Originally posted by @ardunn in https://github.com/ml-evs/modnet-matbench/issues/18#issuecomment-1007830808
I agree about adaptive design being the main use-case for matbench's audience. If I had no other information about the models other than the MAE and the interval score (i.e. treat the models as completely black boxes), and wanted to choose one for an adaptive design scheme I might take something like the following approach:
With that in mind, here are some ideas:
a. Add a Plotly dropdown menu for interval score on the main page
b. Add two columns to leaderboard table: Best Algorithm for Interval Score and verified interval score
c. Use different markers for interval score and allow switching between MAE only, interval score only, or MAE and interval score
d. Add a section "What is interval score?" (see https://github.com/materialsproject/matbench/pull/99#issuecomment-1037149554)
a. Plot of MAE vs. interval score (one point per model) with Pareto front
(modified from wikipedia)
b. Additional table with a few other uncertainty metrics
c. Use different markers for interval score and allow switching between MAE only, interval score only, or MAE and interval score via drop-down
a. Include additional tables with fold score and fold score stats for uncertainty
b. add an additional metadata row, "regression uncertainty"
@ardunn @ml-evs @ppdebreuck thoughts?
Hi @sgbaird ! Great work and thank you for taking the lead on this! I like how you suggest presenting the information, however I'm not convinced on using the interval score, for the following reasons: 1) It somehow includes the fit quality (MAE) by including the CI-width in the score. So better models (lower MAE) will have a lower CI (if well calibrated), resulting in a lower interval score. So I guess that your Pareto plot, will probably follow a straight increasing line 2) The value itself doesn't seem super intuitive (maybe because it is new to me). We have the 40 factor that will be fixed (due to 95%), which is a bit arbitrary ?
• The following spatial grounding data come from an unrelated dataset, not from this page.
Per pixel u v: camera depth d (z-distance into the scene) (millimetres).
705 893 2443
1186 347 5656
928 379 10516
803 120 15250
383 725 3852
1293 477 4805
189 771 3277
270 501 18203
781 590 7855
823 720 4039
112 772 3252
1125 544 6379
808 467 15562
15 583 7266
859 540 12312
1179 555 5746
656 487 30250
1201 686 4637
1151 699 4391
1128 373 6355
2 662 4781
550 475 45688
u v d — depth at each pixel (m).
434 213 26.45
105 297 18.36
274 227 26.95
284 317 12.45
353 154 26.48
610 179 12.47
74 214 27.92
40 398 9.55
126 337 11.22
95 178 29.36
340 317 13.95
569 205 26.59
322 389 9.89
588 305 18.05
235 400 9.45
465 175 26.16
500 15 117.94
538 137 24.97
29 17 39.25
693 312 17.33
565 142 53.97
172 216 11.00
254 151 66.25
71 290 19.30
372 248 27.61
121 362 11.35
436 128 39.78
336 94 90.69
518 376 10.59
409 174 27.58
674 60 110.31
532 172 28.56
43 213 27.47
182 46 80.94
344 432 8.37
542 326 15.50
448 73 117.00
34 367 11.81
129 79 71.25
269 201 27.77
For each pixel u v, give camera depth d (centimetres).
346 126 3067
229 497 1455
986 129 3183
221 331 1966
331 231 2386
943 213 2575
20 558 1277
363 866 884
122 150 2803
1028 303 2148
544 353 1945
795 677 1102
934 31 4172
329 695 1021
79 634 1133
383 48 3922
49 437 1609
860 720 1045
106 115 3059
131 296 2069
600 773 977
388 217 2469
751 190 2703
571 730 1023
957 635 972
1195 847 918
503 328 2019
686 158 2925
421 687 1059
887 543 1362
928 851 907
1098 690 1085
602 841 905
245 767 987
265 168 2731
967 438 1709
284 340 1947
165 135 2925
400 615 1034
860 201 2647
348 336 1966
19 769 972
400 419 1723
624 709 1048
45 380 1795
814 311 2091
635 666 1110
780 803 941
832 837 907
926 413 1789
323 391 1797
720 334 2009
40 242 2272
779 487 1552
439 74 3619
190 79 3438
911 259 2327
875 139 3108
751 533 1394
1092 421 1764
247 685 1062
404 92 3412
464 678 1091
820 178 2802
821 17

I would prefer something as the miscalibration area, or better, given the fact that we only record 95% CI, something along what @ardunn suggested previously: percentage of test points outside CI, minus 5%, to get the miscalibration error, which basically is a single point of the calibration curve (at 95% percentile).
So in essence, we compute ,
(fraction of points outside CI_0.95) - 0.05
An error of zero percent is perfect calibration. A positive error corresponds to overconfidence, while a negative error corresponds to underconfidence. We could also take the absolute value to make the Pareto plot.
This is the same than taking 0.95 minus points inside CI.
Open to discussion of course ...
@ppdebreuck I've been in a bit of an echo chamber, and so it's good to hear some push back on the interval score. I think you bring up good points about the fit quality/accuracy being incorporated and the intuitiveness of the metric. Thanks also for your feedback about the presentation of the info. @ardunn did you have any thoughts on the examples I mentioned?
@ppdebreuck I think the points you bring up are valid, and I think miscalibration error @ 95% (single point of the calibration curve) is another good candidate. Since there seemed to be a consensus that the main use-case of uncertainty in materials informatics is in adaptive design, can you think of any tests that might help in evaluating if one UQ quality metric is typically superior to others?
A relevant article I came across:
Varivoda, D.; Dong, R.; Omee, S. S.; Hu, J. Materials Property Prediction with Uncertainty Quantification: A Benchmark Study. Applied Physics Reviews 2023, 10 (2), 021409. https://doi.org/10.1063/5.0133528.
Website needs some useful insights and stats from UQ submissions.
Although having UQ in the raw data is clearly useful, It is not useful to have UQ info on the website if no insight can be gleaned from it.